Plutôt qu’un ensemble d’éléments isolés, le daylight harvesting fonctionne comme un système dynamique qui réagit en temps réel aux conditions d’éclairage ambiantes.
Le point de départ est la lumière naturelle qui pénètre dans l’espace, généralement par les fenêtres, les puits de lumière ou les façades vitrées. L’intensité, la direction et la qualité de cette lumière varient tout au long de la journée, ce qui nécessite un système capable de s’adapter en permanence.
À partir de là, des capteurs de lumière (cellules photoélectriques) mesurent l’éclairement réel sur le plan de travail, c’est-à-dire la quantité de lumière utile reçue par l’utilisateur, exprimée en lux. Cette mesure vise non seulement à détecter s’il y a de la lumière naturelle, mais aussi à déterminer si le niveau total d’éclairement – en ajoutant la lumière naturelle et artificielle – répond aux exigences de l’espace.
À partir de cette information, le système de contrôle compare le niveau mesuré avec le niveau cible défini précédemment.

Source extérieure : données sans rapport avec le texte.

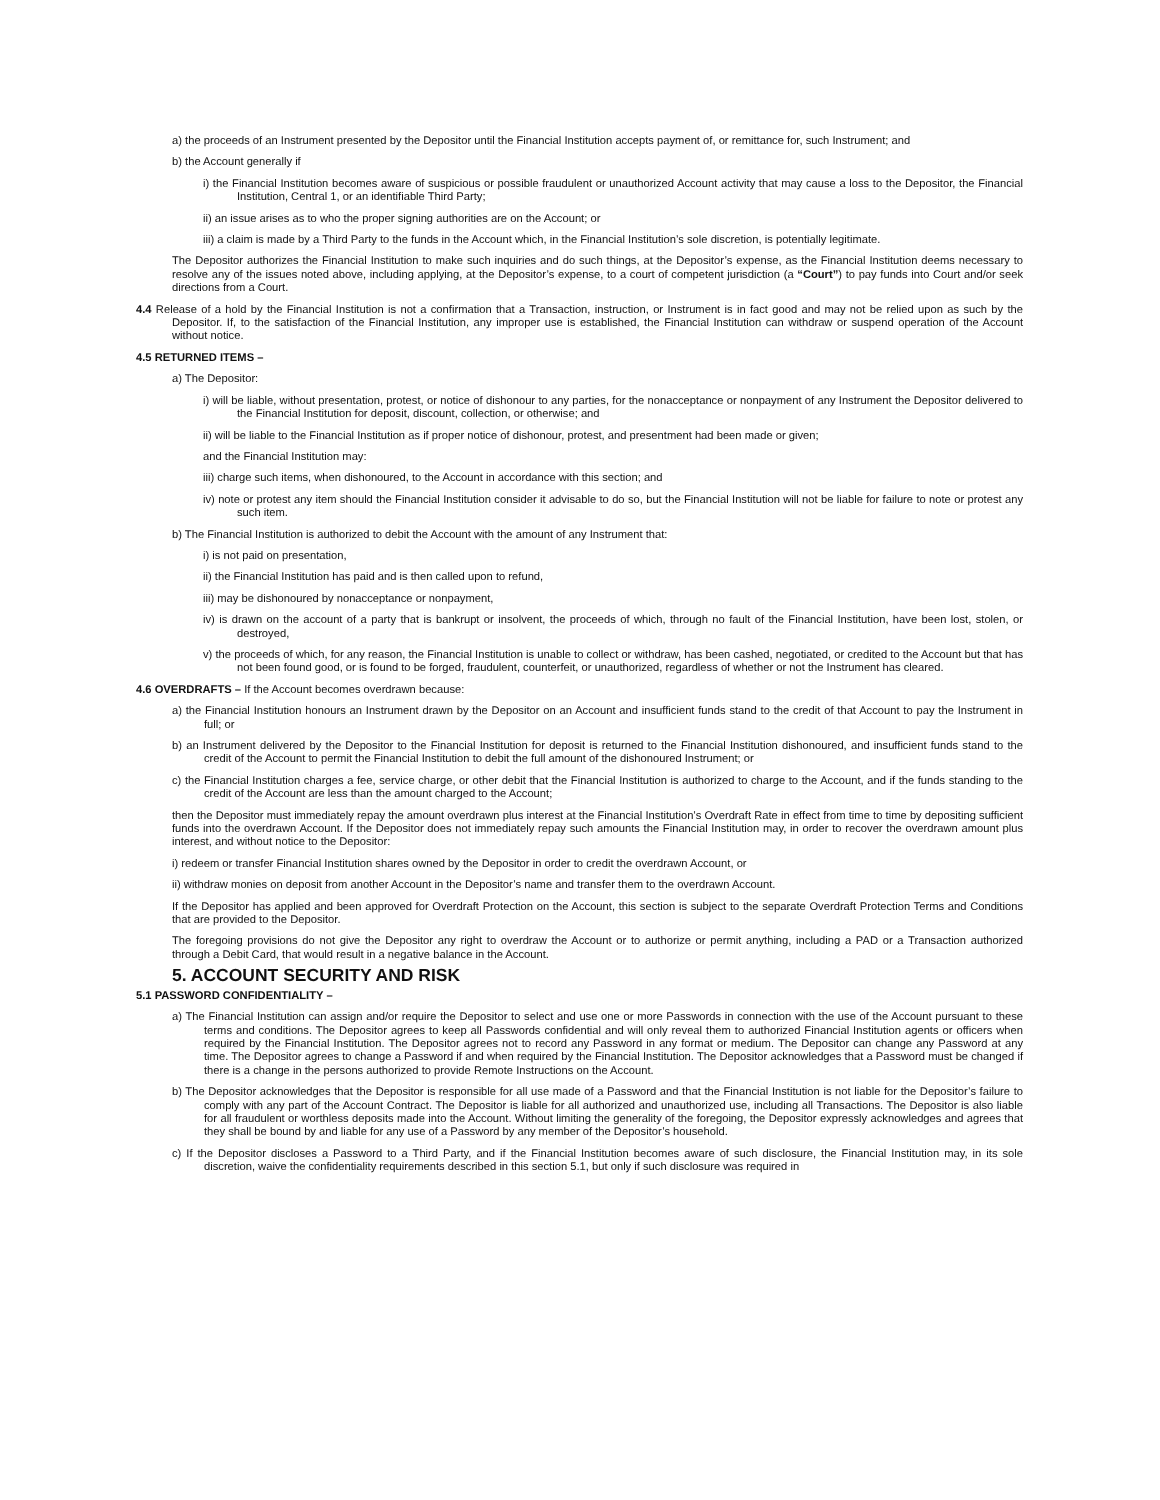a) the proceeds of an Instrument presented by the Depositor until the Financial Institution accepts payment of, or remittance for, such Instrument; and
b) the Account generally if
i) the Financial Institution becomes aware of suspicious or possible fraudulent or unauthorized Account activity that may cause a loss to the Depositor, the Financial Institution, Central 1, or an identifiable Third Party;
ii) an issue arises as to who the proper signing authorities are on the Account; or
iii) a claim is made by a Third Party to the funds in the Account which, in the Financial Institution’s sole discretion, is potentially legitimate.
The Depositor authorizes the Financial Institution to make such inquiries and do such things, at the Depositor’s expense, as the Financial Institution deems necessary to resolve any of the issues noted above, including applying, at the Depositor’s expense, to a court of competent jurisdiction (a “Court”) to pay funds into Court and/or seek directions from a Court.
4.4 Release of a hold by the Financial Institution is not a confirmation that a Transaction, instruction, or Instrument is in fact good and may not be relied upon as such by the Depositor. If, to the satisfaction of the Financial Institution, any improper use is established, the Financial Institution can withdraw or suspend operation of the Account without notice.
4.5 RETURNED ITEMS –
a) The Depositor:
i) will be liable, without presentation, protest, or notice of dishonour to any parties, for the nonacceptance or nonpayment of any Instrument the Depositor delivered to the Financial Institution for deposit, discount, collection, or otherwise; and
ii) will be liable to the Financial Institution as if proper notice of dishonour, protest, and presentment had been made or given;
and the Financial Institution may:
iii) charge such items, when dishonoured, to the Account in accordance with this section; and
iv) note or protest any item should the Financial Institution consider it advisable to do so, but the Financial Institution will not be liable for failure to note or protest any such item.
b) The Financial Institution is authorized to debit the Account with the amount of any Instrument that:
i) is not paid on presentation,
ii) the Financial Institution has paid and is then called upon to refund,
iii) may be dishonoured by nonacceptance or nonpayment,
iv) is drawn on the account of a party that is bankrupt or insolvent, the proceeds of which, through no fault of the Financial Institution, have been lost, stolen, or destroyed,
v) the proceeds of which, for any reason, the Financial Institution is unable to collect or withdraw, has been cashed, negotiated, or credited to the Account but that has not been found good, or is found to be forged, fraudulent, counterfeit, or unauthorized, regardless of whether or not the Instrument has cleared.
4.6 OVERDRAFTS – If the Account becomes overdrawn because:
a) the Financial Institution honours an Instrument drawn by the Depositor on an Account and insufficient funds stand to the credit of that Account to pay the Instrument in full; or
b) an Instrument delivered by the Depositor to the Financial Institution for deposit is returned to the Financial Institution dishonoured, and insufficient funds stand to the credit of the Account to permit the Financial Institution to debit the full amount of the dishonoured Instrument; or
c) the Financial Institution charges a fee, service charge, or other debit that the Financial Institution is authorized to charge to the Account, and if the funds standing to the credit of the Account are less than the amount charged to the Account;
then the Depositor must immediately repay the amount overdrawn plus interest at the Financial Institution’s Overdraft Rate in effect from time to time by depositing sufficient funds into the overdrawn Account. If the Depositor does not immediately repay such amounts the Financial Institution may, in order to recover the overdrawn amount plus interest, and without notice to the Depositor:
i) redeem or transfer Financial Institution shares owned by the Depositor in order to credit the overdrawn Account, or
ii) withdraw monies on deposit from another Account in the Depositor’s name and transfer them to the overdrawn Account.
If the Depositor has applied and been approved for Overdraft Protection on the Account, this section is subject to the separate Overdraft Protection Terms and Conditions that are provided to the Depositor.
The foregoing provisions do not give the Depositor any right to overdraw the Account or to authorize or permit anything, including a PAD or a Transaction authorized through a Debit Card, that would result in a negative balance in the Account.
5. ACCOUNT SECURITY AND RISK
5.1 PASSWORD CONFIDENTIALITY –
a) The Financial Institution can assign and/or require the Depositor to select and use one or more Passwords in connection with the use of the Account pursuant to these terms and conditions. The Depositor agrees to keep all Passwords confidential and will only reveal them to authorized Financial Institution agents or officers when required by the Financial Institution. The Depositor agrees not to record any Password in any format or medium. The Depositor can change any Password at any time. The Depositor agrees to change a Password if and when required by the Financial Institution. The Depositor acknowledges that a Password must be changed if there is a change in the persons authorized to provide Remote Instructions on the Account.
b) The Depositor acknowledges that the Depositor is responsible for all use made of a Password and that the Financial Institution is not liable for the Depositor’s failure to comply with any part of the Account Contract. The Depositor is liable for all authorized and unauthorized use, including all Transactions. The Depositor is also liable for all fraudulent or worthless deposits made into the Account. Without limiting the generality of the foregoing, the Depositor expressly acknowledges and agrees that they shall be bound by and liable for any use of a Password by any member of the Depositor’s household.
c) If the Depositor discloses a Password to a Third Party, and if the Financial Institution becomes aware of such disclosure, the Financial Institution may, in its sole discretion, waive the confidentiality requirements described in this section 5.1, but only if such disclosure was required in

S’il détecte que la lumière naturelle est suffisante ou proche du niveau cible, il réduit progressivement l’apport de lumière artificielle. Si, au contraire, la lumière du jour diminue, il augmente l’intensité des luminaires pour compenser.
Cet ajustement se fait de manière continue et progressive au moyen de systèmes de gradation tels que DALI (Digital Addressable Lighting Interface) ou 1-10V, évitant ainsi les allumages et extinctions brusques. Au lieu de fonctionner comme un interrupteur, l’éclairage se comporte comme un flux variable qui s’adapte à l’environnement.
Pour que ce processus soit efficace, il est essentiel que les luminaires puissent moduler leur flux lumineux (mesuré en lumens). C’est là que les solutions telles que les panneaux LED dimmables sont particulièrement adaptées, car elles permettent une gradation stable et précise sans compromettre la qualité de la lumière.
Globalement, le système ne consiste pas à « allumer ou éteindre » l’éclairage, mais à équilibrer en permanence la contribution de la lumière naturelle et de la lumière artificielle pour maintenir des conditions de visibilité optimales avec la plus faible consommation possible.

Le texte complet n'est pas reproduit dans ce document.